Такой женщины у меня не было никогда. Я уже вышел из того возраста, когда мужчина все еще втайне смущен байками о клокочущем темпераменте удивительных смуглых дев, не встречавшихся пока на его пути, и завидном искусстве мачо, способном раззадорить даже русалку с холодной скользкой чешуей. Я видел всякое, и не ожидал ничего такого, что могло бы меня удивить. Но я был изумлен и взволнован (хотя осознал это только на следующий день – и склероз здесь, прошу заметить, не при чем: это фокусы подсознания). На каждое мое прикосновение Вера реагировала, как на горячую, холодную или теплую воду. Казалось, в ее кожу вмонтированы сверхчувствительные датчики, которые заставляют ее каждую секунду вздрагивать, переживать и томиться. Я быстро оценил эту ее способность не оставаться равнодушной к тактильным контактам, и любое прикосновение старался превратить в теплую ласку – при этом незаметно втягивался в сладкий, творческий процесс, и мы всякий раз доводили начатую игру до волшебного исступления. Через некоторое время все опять повторялось с прежней интенсивностью, хотя мы должны были устать. Но мы не уставали.
Мы попали в сказку.
Это была бесподобная сексуальная сессия. Вера не рвала пододеяльник, не орала, не кусалась и не царапалась. Никаких внешних проявлений необузданных желаний, никаких африканских экстазов. Но она настолько искренне и самозабвенно отдавалась мне, тихо и страстно, что я опасался только одного: как бы мне ее не подвести.

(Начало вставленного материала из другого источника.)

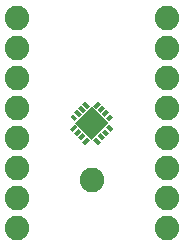
<source format=gts>
G75*
%MOIN*%
%OFA0B0*%
%FSLAX25Y25*%
%IPPOS*%
%LPD*%
%AMOC8*
5,1,8,0,0,1.08239X$1,22.5*
%
%ADD10C,0.08200*%
%ADD11R,0.07874X0.07874*%
%ADD12R,0.02165X0.01378*%
%ADD13C,0.02178*%
%ADD14C,0.03778*%
D10*
X0010961Y0010724D03*
X0010961Y0020724D03*
X0010961Y0030724D03*
X0010961Y0040724D03*
X0010961Y0050724D03*
X0010961Y0060724D03*
X0010961Y0070724D03*
X0010961Y0080724D03*
X0035961Y0026551D03*
X0060961Y0030724D03*
X0060961Y0020724D03*
X0060961Y0010724D03*
X0060961Y0040724D03*
X0060961Y0050724D03*
X0060961Y0060724D03*
X0060961Y0070724D03*
X0060961Y0080724D03*
D11*
G36*
X0035961Y0040157D02*
X0030394Y0045724D01*
X0035961Y0051291D01*
X0041528Y0045724D01*
X0035961Y0040157D01*
G37*
D12*
G36*
X0037493Y0040991D02*
X0039022Y0039462D01*
X0038047Y0038487D01*
X0036518Y0040016D01*
X0037493Y0040991D01*
G37*
G36*
X0038885Y0042383D02*
X0040414Y0040854D01*
X0039439Y0039879D01*
X0037910Y0041408D01*
X0038885Y0042383D01*
G37*
G36*
X0040277Y0043775D02*
X0041806Y0042246D01*
X0040831Y0041271D01*
X0039302Y0042800D01*
X0040277Y0043775D01*
G37*
G36*
X0041669Y0045167D02*
X0043198Y0043638D01*
X0042223Y0042663D01*
X0040694Y0044192D01*
X0041669Y0045167D01*
G37*
G36*
X0040694Y0047257D02*
X0042223Y0048786D01*
X0043198Y0047811D01*
X0041669Y0046282D01*
X0040694Y0047257D01*
G37*
G36*
X0039302Y0048649D02*
X0040831Y0050178D01*
X0041806Y0049203D01*
X0040277Y0047674D01*
X0039302Y0048649D01*
G37*
G36*
X0037910Y0050041D02*
X0039439Y0051570D01*
X0040414Y0050595D01*
X0038885Y0049066D01*
X0037910Y0050041D01*
G37*
G36*
X0036518Y0051433D02*
X0038047Y0052962D01*
X0039022Y0051987D01*
X0037493Y0050458D01*
X0036518Y0051433D01*
G37*
G36*
X0034428Y0050458D02*
X0032899Y0051987D01*
X0033874Y0052962D01*
X0035403Y0051433D01*
X0034428Y0050458D01*
G37*
G36*
X0033036Y0049066D02*
X0031507Y0050595D01*
X0032482Y0051570D01*
X0034011Y0050041D01*
X0033036Y0049066D01*
G37*
G36*
X0031644Y0047674D02*
X0030115Y0049203D01*
X0031090Y0050178D01*
X0032619Y0048649D01*
X0031644Y0047674D01*
G37*
G36*
X0030252Y0046282D02*
X0028723Y0047811D01*
X0029698Y0048786D01*
X0031227Y0047257D01*
X0030252Y0046282D01*
G37*
G36*
X0031227Y0044192D02*
X0029698Y0042663D01*
X0028723Y0043638D01*
X0030252Y0045167D01*
X0031227Y0044192D01*
G37*
G36*
X0032619Y0042800D02*
X0031090Y0041271D01*
X0030115Y0042246D01*
X0031644Y0043775D01*
X0032619Y0042800D01*
G37*
G36*
X0034011Y0041408D02*
X0032482Y0039879D01*
X0031507Y0040854D01*
X0033036Y0042383D01*
X0034011Y0041408D01*
G37*
G36*
X0035403Y0040016D02*
X0033874Y0038487D01*
X0032899Y0039462D01*
X0034428Y0040991D01*
X0035403Y0040016D01*
G37*
D13*
X0035961Y0042105D03*
X0039580Y0045724D03*
X0035961Y0049343D03*
X0032342Y0045724D03*
D14*
X0035961Y0045724D03*
M02*

</source>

И я не подвел ее. Ни разу.
Наутро я открыл глаза – и сразу вспомнил Веру. Я перебирал в памяти нашу вчерашнюю встречу и поражался тому, насколько ярко я помню все детали. Меня буквально мучил один вопрос: неужели она и своему мужу отдается именно так, с закрытыми глазами и тихими, всхлипывающими стонами (сдерживаясь изо всех сил), и потом благодарно целует его мягкими губами в шею, долго не выпуская из своих объятий?